Why we need the female quota
Germany is introducing a female quota of 30% for supervisory boards in market-listed companies from 1 January 2016 on. A decision which is to be greeted from the perspective of gender and diversity! What are the arguments for such a development? An article by Christa Binswanger, Lecturer on Gender and Diversity.
4 January 2016. When I discuss the quota for women in gender and diversity courses with students, the reaction is almost always the same: No way! Supposedly, a person’s performance is not considered under quotas; women are instead given preference due to their gender. And precisely female students do not want this. They want to be taken seriously as professional women.
Why is a quota nonetheless necessary in order to give women the chance to prove themselves as career women? In Germany (as in Switzerland) there has long been a legal right for genders to be treated the same. But the law is not effective when it comes to leadership duties.
Top positions still held by men
In Germany (as is Switzerland), 95% of the top positions in the boards of the largest companies are held by men (94% in Switzerland). This proves the argument constantly promulgated by business representatives that “the market will bring “capable women” to the top all by itself” to be fallacious.
Although German universities have been successfully educating a significant number of well qualified female students in bachelor and master programmes in business studies and economics (as have Swiss ones), their career prospects remain significantly worse than those of their male colleagues. And this irrespective of their performance, but due to their gender alone. Women are promoted less, not only when they become mothers, but also in the first five years after completing university. Around 40% of men move up the career ladder in the first five years after graduating according to a study by the Hochschul-Informations-System (HIS) – for women this figure is just 24%.
That members of the elite prefer to reproduce with each other is not in dispute. Men likewise also prefer to promote men – if they happen to have graduated from the same university then so much the better. What is more disputed is the economic effect this has on a company. Current studies show that mixed leadership teams tend to produce better results than teams comprising similar members – that the “old boy network” practice tends to be detrimental to the company.

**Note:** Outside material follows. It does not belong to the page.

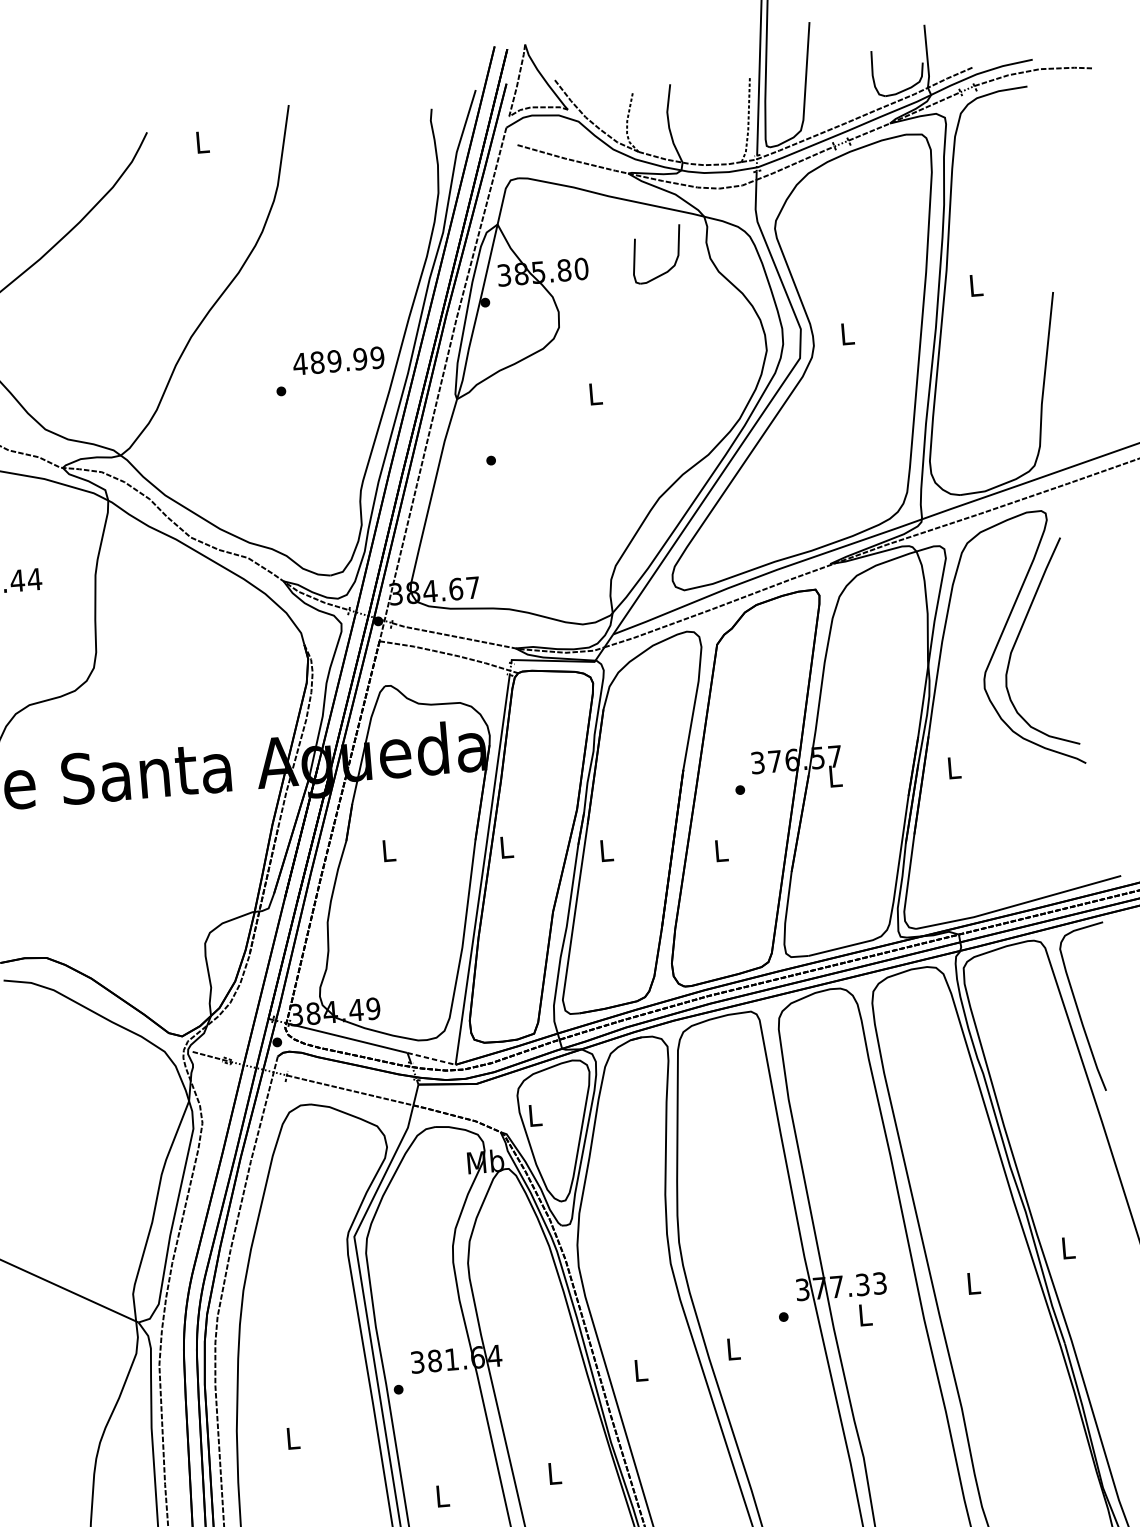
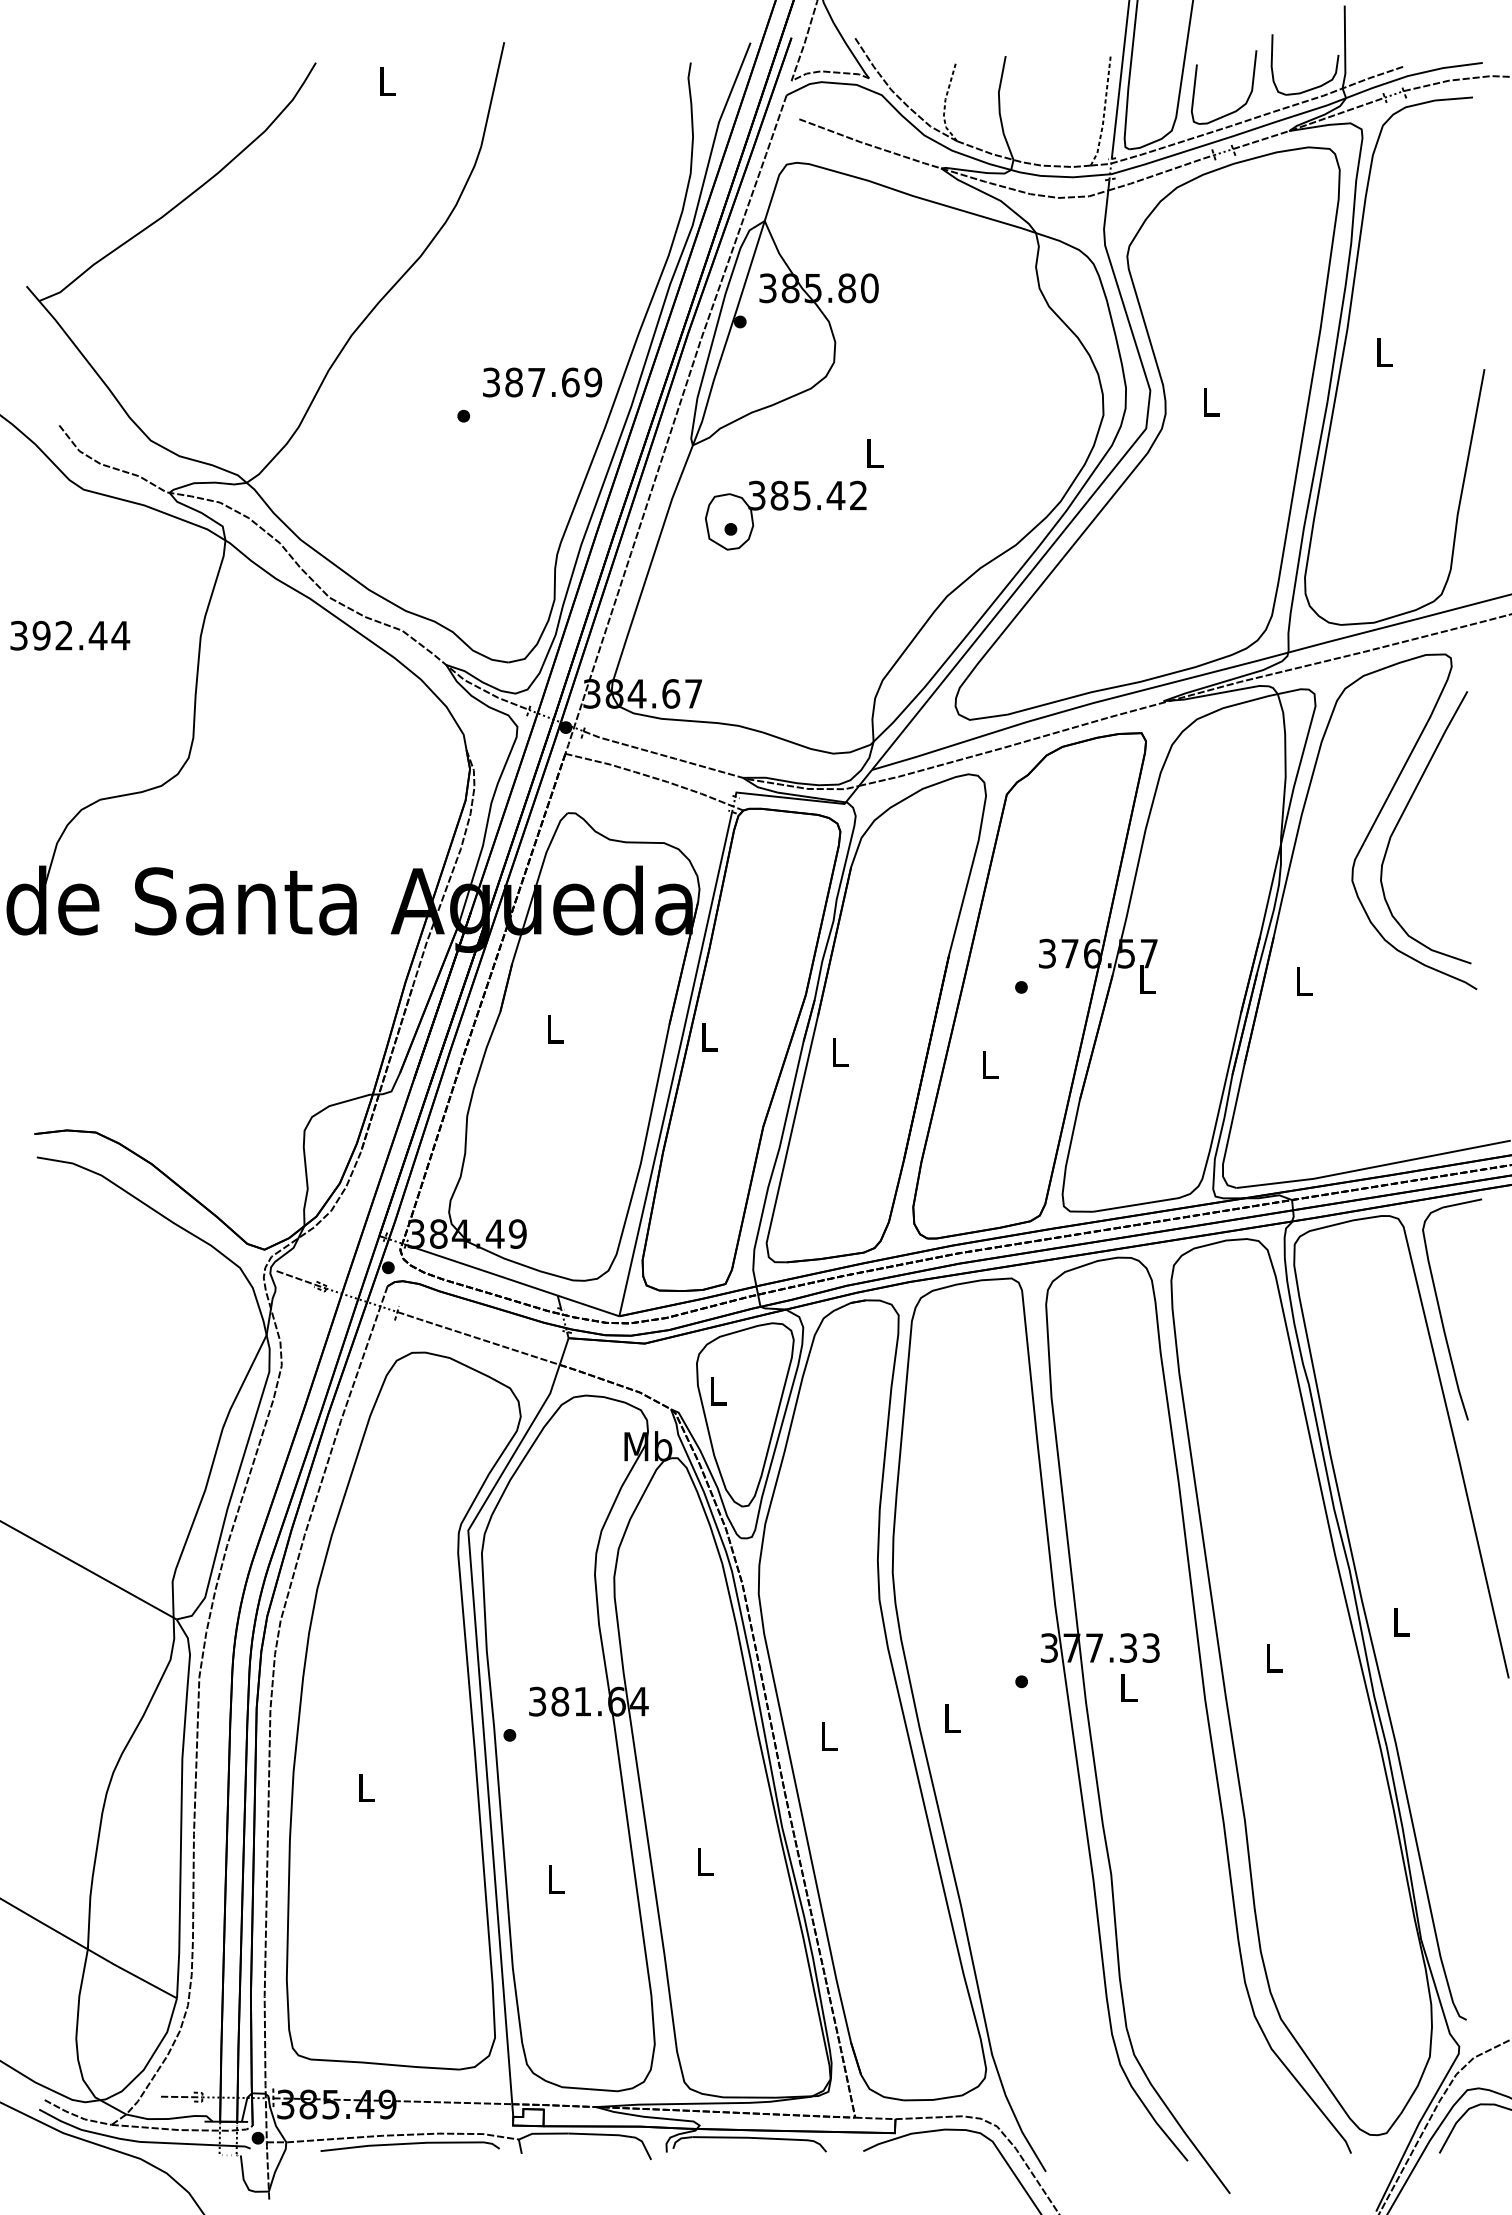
part: (671, 267) -> (1241, 105), moved
text: (329, 361) -> (530, 382), 489.99 -> 387.69
part: (531, 446) -> (785, 515), added
line: (431, 1058) -> (588, 1305), dashed -> solid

However, from the perspective of equal opportunity, the equality argument counts the most. Many women today still do not have equal opportunities on the job market and they are often graded lower than men as it is often assumed that a woman wishes to become a mother at some stage and will then wish to reduce her workload or exit the workforce altogether. For those women who do actually decide to become mothers – the same as for men who wish to become fathers – the compatibility question for work and family will actually be asked later. However, to presume in advance that a woman does not wish to have a career due to potential parenthood at some point in the future is objectionable – regardless of how her familial arrangements might look in the future.
Norway as a role model
As an example, the female quota in Norway has shown itself to be an effective instrument for countering the unequal treatment of the sexes in leadership positions.
A decisive factor for the introduction of the female quota in Germany was Chancellor Merkel softening her position. It is hoped that we will also gain understanding in our country, even if the proportion of women in the federal parliament is currently lower than it has been. It is now customary in Swiss politics to consider party membership and language regions when allocating political functions – a quota rule! However, this appears difficult to implement when it comes to the gender category. The German example may then provide the necessary help in the translation.